Distribution of Women’s Ages at First Birth
To explore women’s ages at first birth, a histogram was created in RStudio (Figure 1). A histogram is an appropriate graph for continuous variables and shows the distribution is right-skewed with most women between 20-35 years old at their first birth (McDonald, 2014). The mean (27.9 years) lies slightly left of the peak, indicating some older outliers. This provides insight into typical maternal ages.
Figure 1
Histogram of Women’s Ages at First Birth in Gestation Demographics Dataset
Note. Data from Gestation Demographics SEU Dataset. Histogram created in RStudio.

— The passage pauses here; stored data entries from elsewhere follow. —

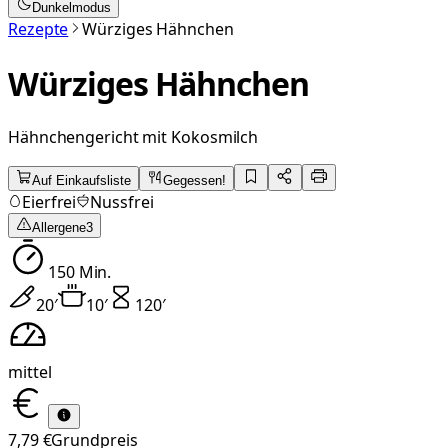
Dunkelmodus
Rezepte
Würziges Hähnchen
Würziges Hähnchen
Hähnchengericht mit Kokosmilch
Auf Einkaufsliste
Gegessen!
Eierfrei
Nussfrei
Allergene
3
150
Min.
20
′
10
′
120
′
mittel
7,79 €
Grundpreis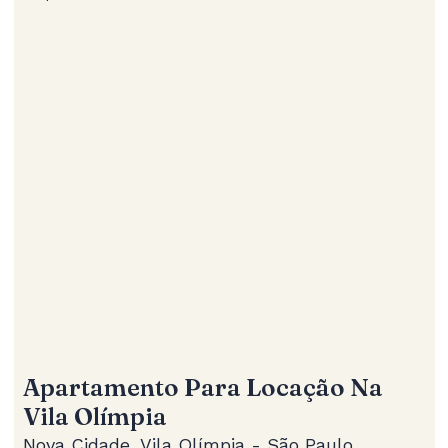
Apartamento Para Locação Na
Vila Olímpia
Nova Cidade, Vila Olímpia - São Paulo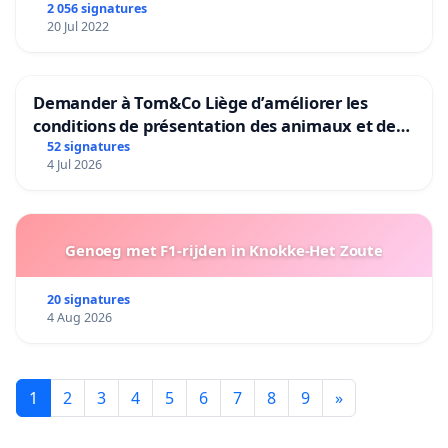
2 056 signatures
20 Jul 2022
Demander à Tom&Co Liège d’améliorer les
conditions de présentation des animaux et de
mettre fin à la vente d’animaux en magasin
52 signatures
4 Jul 2026
Genoeg met F1-rijden in Knokke-Het Zoute
20 signatures
4 Aug 2026
1
2
3
4
5
6
7
8
9
»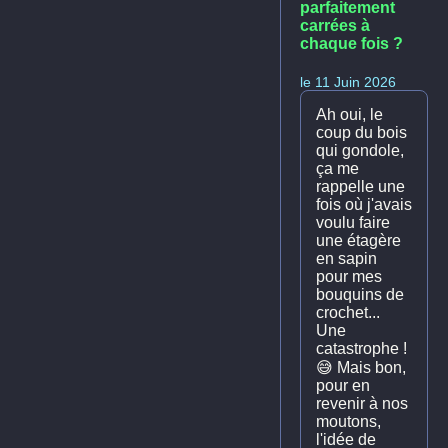
parfaitement
carrées à
chaque fois ?
le 11 Juin 2026
Ah oui, le
coup du bois
qui gondole,
ça me
rappelle une
fois où j'avais
voulu faire
une étagère
en sapin
pour mes
bouquins de
crochet...
Une
catastrophe !
😅 Mais bon,
pour en
revenir à nos
moutons,
l'idée de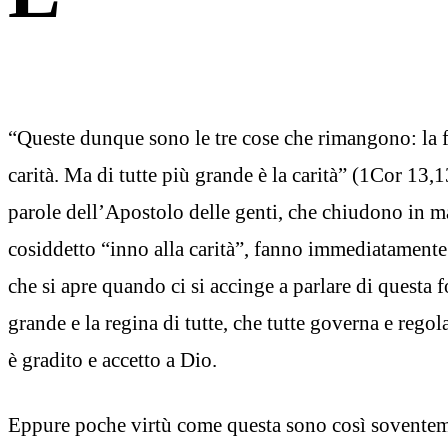
“Queste dunque sono le tre cose che rimangono: la fe
carità. Ma di tutte più grande è la carità” (1Cor 13,1
parole dell’Apostolo delle genti, che chiudono in ma
cosiddetto “inno alla carità”, fanno immediatament
che si apre quando ci si accinge a parlare di questa f
grande e la regina di tutte, che tutte governa e regol
è gradito e accetto a Dio.
Eppure poche virtù come questa sono così soventeme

Hypothesis Test for Mean Maternal Age
A hypothesis test was conducted to determine if the mean maternal age in the dataset (27.9 years as determined above) was statistically different than the null hypothesized value of 37 years. The null (H0) and alternative (H1) hypotheses were:
H0: The mean age is 37 years
H1: The mean age is not 37 years
A one-sample t-test was run in RStudio with the following results: t = -35.12, df = 1000, p < 0.001. With a p-value less than alpha=0.05, the null hypothesis is rejected. There is strong evidence the mean age in this dataset (27.9 years) is statistically lower than 37 years (McDonald, 2014).
Discussion and Conclusion
This analysis explored distribution and hypothesis testing concepts using real maternal age data. The histogram showed ages were right-skewed with most women between 20-35 years old at first birth. The mean of 27.9 years was statistically lower than the null value of 37 years based on the significant t-test result. This provides insight into typical maternal demographics. Some limitations include the data only representing one region. Further research could examine trends over time or compare distributions between countries or socioeconomic groups (Jones et al., 2018). In conclusion, this paper met the objectives of exploring variable types and conducting an analysis of women's ages at first birth using appropriate statistical techniques.
References
Jones, R. K., Kavanaugh, M. L., & Frohwirth, L. (2018). Perceptions and experiences of abortion stigma in the United States. Women's Health Issues, 28(3), 213–219. https://doi.org/10.1016/j.whi.2018.01.003
Laerd Statistics (2022). Types of variables: Measurement scale. https://statistics.laerd.com/statistical-guides/types-of-variable.php
McDonald, J. H. (2014). Handbook of biological statistics (3rd ed.). Sparky House Publishing.